Dataset –
+-------+
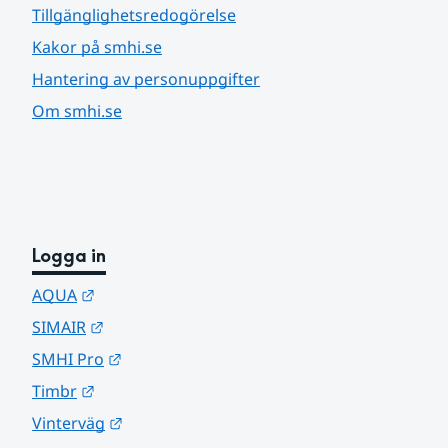
Tillgänglighetsredogörelse
Kakor på smhi.se
Hantering av personuppgifter
Om smhi.se
Logga in
Länk till annan webbplats.
AQUA
Länk till annan webbplats.
SIMAIR
Länk till annan webbplats.
SMHI Pro
Länk till annan webbplats.
Timbr
Länk till annan webbplats.
Vinterväg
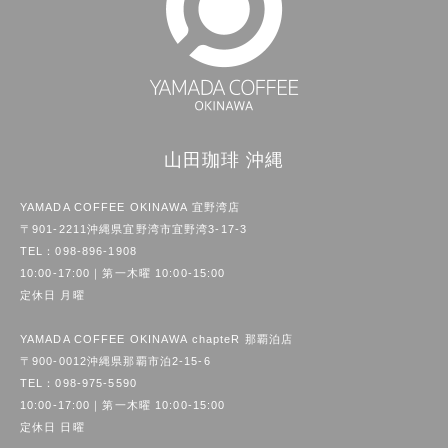
山田珈琲 沖縄
YAMADA COFFEE OKINAWA 宜野湾店
〒901-2211沖縄県宜野湾市宜野湾3-17-3
TEL：
098-896-1908
10:00-17:00｜第一木曜 10:00-15:00
定休日 月曜
YAMADA COFFEE OKINAWA chapteR 那覇泊店
〒900-0012沖縄県那覇市泊2-15-6
TEL：
098-975-5590
10:00-17:00｜第一木曜 10:00-15:00
定休日 日曜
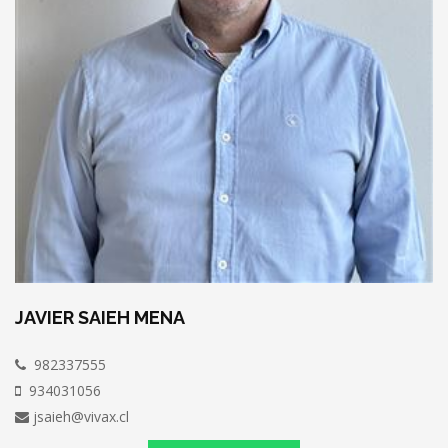
JAVIER SAIEH MENA
982337555
934031056
jsaieh@vivax.cl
+-------+
Directive – Identify each line in the records that contains the word "COFFEE", and copy those lines in full. Match the word with its exact capitalization.

Reply to the exercise –
YAMADA COFFEE OKINAWA 宜野湾店
YAMADA COFFEE OKINAWA chapteR 那覇泊店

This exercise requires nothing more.